ANT-Hiroshima, a non-profit organization based in Hiroshima City’s Naka Ward, has posted on YouTube a video of six A-bomb survivor testimonies with Urdu subtitles. The video records six A-bomb survivors, including Emiko Okada, who died on April 10 at age 84, speaking of their A-bomb experiences. It is designed to send a message of peace in the official language of Pakistan, a nuclear-armed nation.
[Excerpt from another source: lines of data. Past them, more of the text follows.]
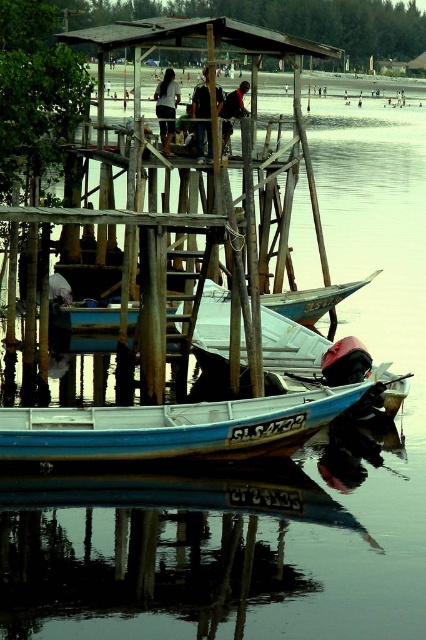
What do you see at coordinates (166, 108) in the screenshot?
I see `dark blue jeans at center` at bounding box center [166, 108].

Which is behind, point (173, 125) or point (219, 102)?

The point (219, 102) is behind.

Between point (158, 102) and point (199, 100), which one is positioned in front?

Point (199, 100) is in front.

The height and width of the screenshot is (640, 426). I want to click on dark blue jeans at center, so click(166, 108).

Who is higher up, wooden canoe at center or dark blue shirt at center?

dark blue shirt at center is above.

Where is `wooden canoe at center`? This screenshot has width=426, height=640. wooden canoe at center is located at coordinates (176, 426).

The image size is (426, 640). Find the location of `wooden canoe at center`. wooden canoe at center is located at coordinates (176, 426).

Is wooden canoe at center to the right of dark brown leather jacket at upper center from the viewer's perspective?

Incorrect, wooden canoe at center is not on the right side of dark brown leather jacket at upper center.

Does wooden canoe at center lie behind dark brown leather jacket at upper center?

No.

Who is more distant from viewer, (34,458) or (232,108)?

The point (232,108) is more distant.

You are a GUI agent. You are given a task and a screenshot of the screen. Output one action in this format:
    pyautogui.click(x=<x>, y=<y>)
    Task: Click on the wooden canoe at center
    
    Given the screenshot: What is the action you would take?
    pyautogui.click(x=176, y=426)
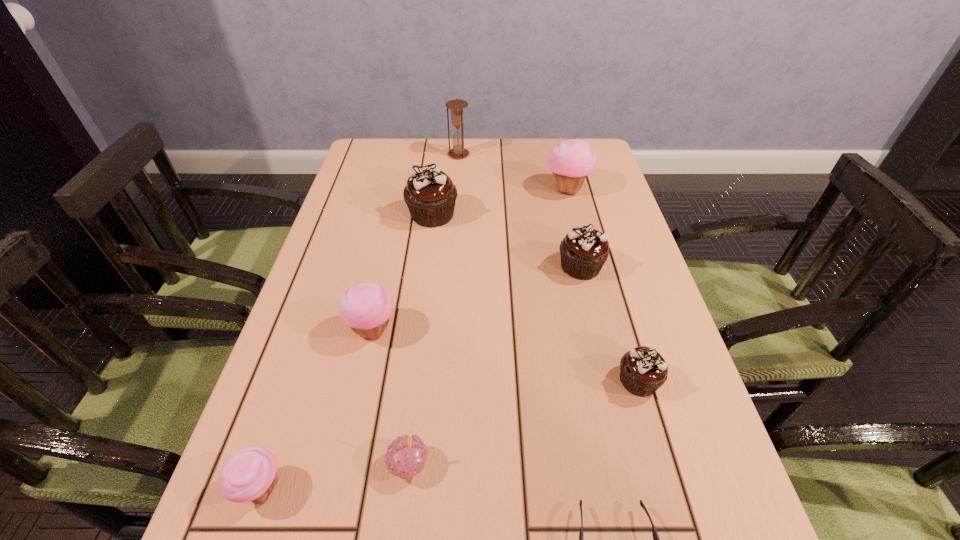
Locate an element on the screen. hourglass is located at coordinates (x=457, y=119).

At what (x,y) coordinates should I click in order to perform the action: click on brown hourglass. Please return your answer as a coordinate pair (x, y). This screenshot has height=540, width=960. Looking at the image, I should click on (457, 119).

In order to click on the farthest brown cupcake in this screenshot , I will do `click(430, 194)`.

Identify the location of the leftmost brown cupcake. The width and height of the screenshot is (960, 540). (430, 194).

Where is `the farthest pink cupcake`? the farthest pink cupcake is located at coordinates (570, 161).

Find the location of a particular element. The width and height of the screenshot is (960, 540). the biggest pink cupcake is located at coordinates (570, 161).

Find the location of a particular element. This screenshot has width=960, height=540. the second farthest brown cupcake is located at coordinates (584, 250).

Where is `the sixth nearest object`? This screenshot has height=540, width=960. the sixth nearest object is located at coordinates (584, 250).

At what (x,y) coordinates should I click in order to perform the action: click on the second farthest pink cupcake. Please return your answer as a coordinate pair (x, y). The width and height of the screenshot is (960, 540). Looking at the image, I should click on (366, 307).

You are a GUI agent. You are given a task and a screenshot of the screen. Output one action in this format:
    pyautogui.click(x=<x>, y=<y>)
    Task: Click on the fourth nearest cupcake
    
    Given the screenshot: What is the action you would take?
    pyautogui.click(x=366, y=307)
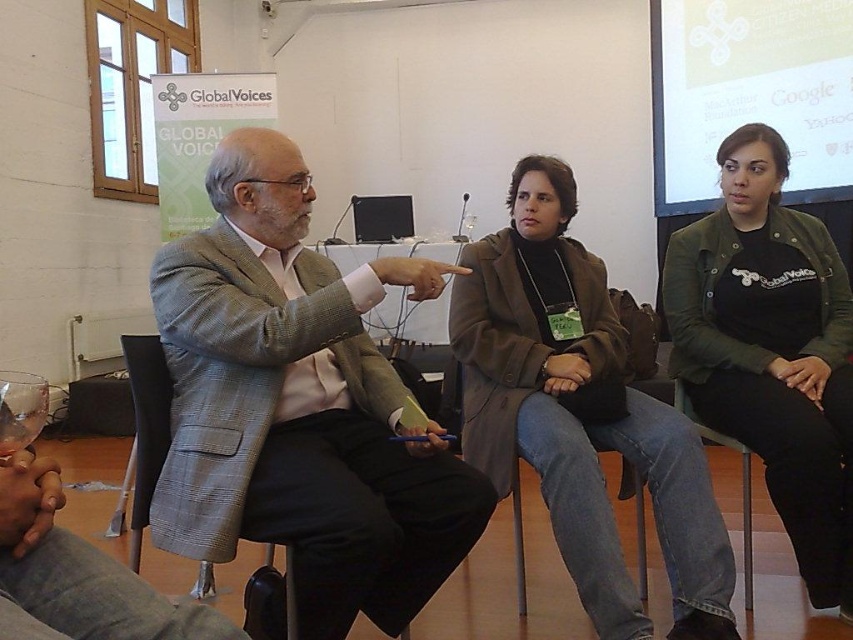
You are an event organizer setting up for a panel discussion. You have a brown textured coat at center and a matte white screen at upper right. Which object is shorter in height?

The brown textured coat at center is shorter in height than the matte white screen at upper right.

You are an event organizer who needs to ensure proper seating arrangements. You see the gray wool suit at center and the gray fabric chair at lower left in the image. Which object is positioned higher in the image?

The gray wool suit at center is positioned higher than the gray fabric chair at lower left in the image.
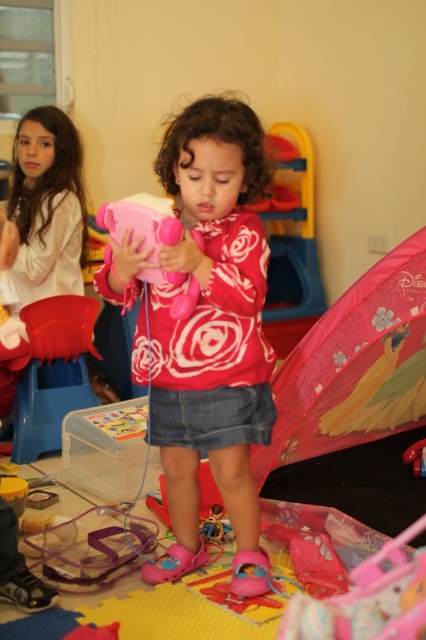
You are standing in the playroom and want to pick up an object. You notice two points marked in the scene. Which point, point (x=192, y=156) or point (x=193, y=230), is closer to you?

Point (x=192, y=156) is closer to the viewer than point (x=193, y=230).

You are a toy collector who wants to take a clear photo of the pink matte toy phone at center and the rubberized pink sandals at lower center. Since you can only focus on one object at a time, which object should you focus on to ensure the other remains in the background?

You should focus on the pink matte toy phone at center because it is closer to the viewer than the rubberized pink sandals at lower center, so if you focus on it, the sandals will be in the background.

You are a parent trying to put away toys. You see the rubberized pink sandals at lower center and the matte pink toy at center. Which item is wider?

The rubberized pink sandals at lower center might be wider than matte pink toy at center.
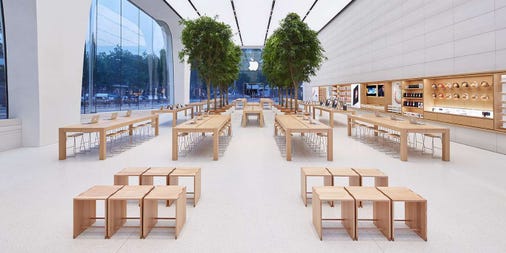
Identify the location of poster. The width and height of the screenshot is (506, 253). (353, 95).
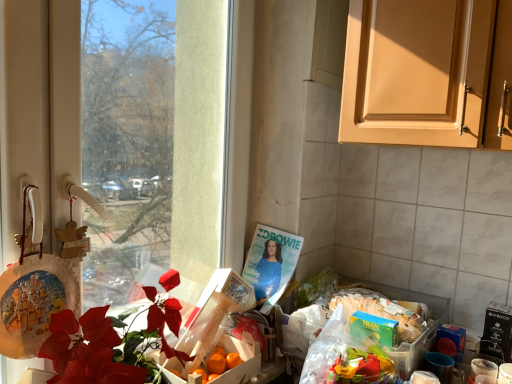
Question: Should I look upward or downward to see wooden crate of oranges at center, which is the 1th box in top-to-bottom order?

Choices:
 (A) up
 (B) down

Answer: (B)

Question: Does wooden crate of oranges at center, which is the 1th box in top-to-bottom order, have a smaller size compared to orange matte box at center, positioned as the first box in bottom-to-top order?

Choices:
 (A) yes
 (B) no

Answer: (B)

Question: Considering the relative positions of wooden crate of oranges at center, which ranks as the 2th box in bottom-to-top order, and orange matte box at center, positioned as the first box in bottom-to-top order, in the image provided, is wooden crate of oranges at center, which ranks as the 2th box in bottom-to-top order, to the left of orange matte box at center, positioned as the first box in bottom-to-top order, from the viewer's perspective?

Choices:
 (A) yes
 (B) no

Answer: (B)

Question: Considering the relative sizes of wooden crate of oranges at center, which is the 1th box in top-to-bottom order, and orange matte box at center, positioned as the first box in bottom-to-top order, in the image provided, is wooden crate of oranges at center, which is the 1th box in top-to-bottom order, taller than orange matte box at center, positioned as the first box in bottom-to-top order,?

Choices:
 (A) yes
 (B) no

Answer: (A)

Question: From the image's perspective, would you say wooden crate of oranges at center, which ranks as the 2th box in bottom-to-top order, is shown under orange matte box at center, positioned as the first box in bottom-to-top order?

Choices:
 (A) yes
 (B) no

Answer: (B)

Question: Is wooden crate of oranges at center, which ranks as the 2th box in bottom-to-top order, placed right next to orange matte box at center, positioned as the first box in bottom-to-top order?

Choices:
 (A) yes
 (B) no

Answer: (A)

Question: Does wooden crate of oranges at center, which is the 1th box in top-to-bottom order, have a greater width compared to orange matte box at center, the 2th box when ordered from top to bottom?

Choices:
 (A) yes
 (B) no

Answer: (A)

Question: Considering the relative sizes of wooden crate of oranges at center, which ranks as the 2th box in bottom-to-top order, and green matte box of tran rice at lower right in the image provided, is wooden crate of oranges at center, which ranks as the 2th box in bottom-to-top order, taller than green matte box of tran rice at lower right?

Choices:
 (A) yes
 (B) no

Answer: (A)

Question: From the image's perspective, is wooden crate of oranges at center, which is the 1th box in top-to-bottom order, located above green matte box of tran rice at lower right?

Choices:
 (A) yes
 (B) no

Answer: (B)

Question: Considering the relative positions of wooden crate of oranges at center, which ranks as the 2th box in bottom-to-top order, and green matte box of tran rice at lower right in the image provided, is wooden crate of oranges at center, which ranks as the 2th box in bottom-to-top order, behind green matte box of tran rice at lower right?

Choices:
 (A) no
 (B) yes

Answer: (A)

Question: Is wooden crate of oranges at center, which ranks as the 2th box in bottom-to-top order, closer to the viewer compared to green matte box of tran rice at lower right?

Choices:
 (A) yes
 (B) no

Answer: (A)

Question: Is wooden crate of oranges at center, which ranks as the 2th box in bottom-to-top order, turned away from green matte box of tran rice at lower right?

Choices:
 (A) no
 (B) yes

Answer: (A)

Question: Can we say wooden crate of oranges at center, which ranks as the 2th box in bottom-to-top order, lies outside green matte box of tran rice at lower right?

Choices:
 (A) yes
 (B) no

Answer: (A)

Question: Considering the relative sizes of white glossy coffee cup at lower right and transparent glass window at left in the image provided, is white glossy coffee cup at lower right taller than transparent glass window at left?

Choices:
 (A) yes
 (B) no

Answer: (B)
The 15-minute video, titled “Hiroshima After 75 Years: Prayers and Messages from the A-bombed City,” was produced in Japanese last year. It was filmed last year on August 6, the memorial date of the dropping of the atomic bomb on Hiroshima, in collaboration with various groups, including the non-governmental organization Peace Boat, in and around Hiroshima Peace Memorial Park.

In the video, Ms. Okada concedes, “I would like to go back to August 5 (the day before the atomic bombing) if it were at all possible.” Her older sister, at that time aged 12, did not return home after she had left to help demolish houses to create fire lanes for the war effort. Ms. Okada also explains her desire to convey her A-bomb testimony. “I can speak about this topic, because I survived the bombing,” she says. She calls on viewers to “take over the role of passing on the experiences of Hiroshima and Nagasaki to the world.”

In 2005, together with Ms. Okada, Tomoko Watanabe, 67, executive director of ANT-Hiroshima, visited the two rival nations of Pakistan and India. Even amid the coronavirus pandemic, Ms. Watanabe has produced subtitled English and German versions of the video with the aim of communicating the voices of A-bomb survivors. “Some ideas can transcend national borders and cultures when viewers see the facial expressions of Ms. Okada and the other A-bomb survivors by video,” emphasized Ms. Watanabe.